I appreciate the candor of Father Alexander Men in chapter 2 on Prayer as a Loving Response and Sacramental Encounter. He writes, “How can I pray, since I do not now any prayers? This, my friends, is a mistake, because when you talk to each other or to a loved one, you do not need to read a paper or seek someone else’s words…Prayers written in the prayer book are just aids. They are not spells or pagan formulas to summon a spirit, but rather a conversation between a person and God – a sacramental, vivifying encounter that gives purpose, fullness of life, and incomparable joy.” (22) Prayer comes naturally as we give our hearts to God and speak our own words. Father Alexander is insistent that although prayer books are good, they are not a magic genie in a bottle. No, they aid your personal prayers as you seek to grow in your prayer life. Furthermore, Alexander comments on the goal of the Church Fathers who consider a person’s prayerful condition to be unceasing prayer. Men writes, “This means that he orients himself around God – with thanksgiving, with pleas, with repentance.” (29) The life given over to the presence of God is not blind repetitious acts of prayer but in everything we do being in the presence of God through prayer.

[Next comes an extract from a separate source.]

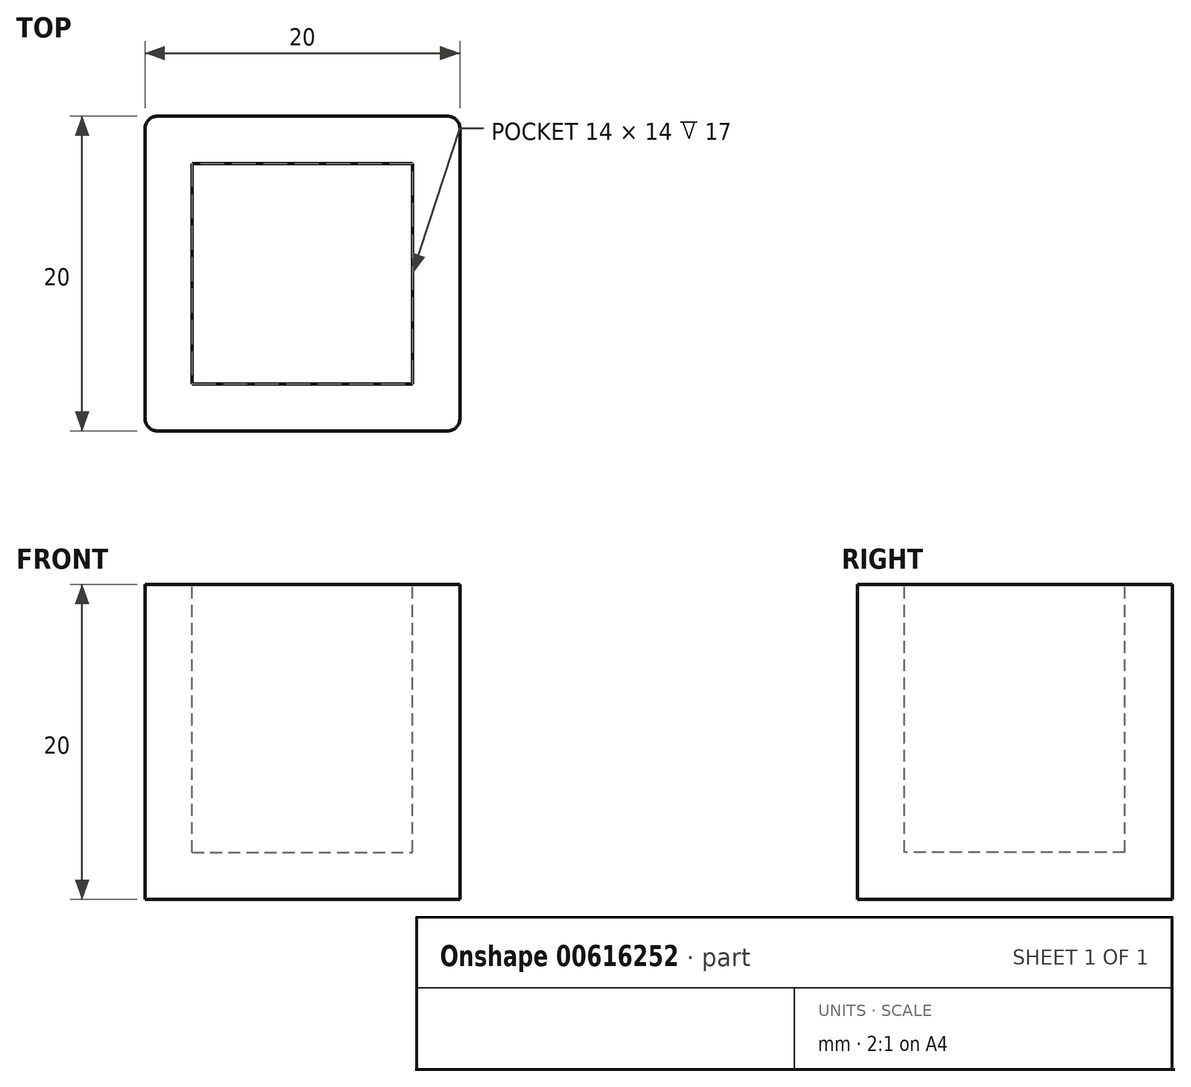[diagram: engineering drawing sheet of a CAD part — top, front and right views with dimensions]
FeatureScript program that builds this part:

I found Appendix C on Examination of Conscience related to Confession to be illuminating and worth looking at over and again. Confession for Protestants is much different as for me, but the questions Alexander asks are beneficial for all believers. He writes, “What has been dominant: feelings of loss or feelings of gain? In what situations is it most difficult for you to be honest and open about your thoughts, emotions, and feelings?” (156) These questions cut the heart of issues that we rarely face during each week. But examining these questions in light of confessing our sins before God gives us the freedom that God not only forgives but gives us great strength in the battle against the things that drag us down.
Thanks to Paraclete Press for the copy of this book in exchange for review.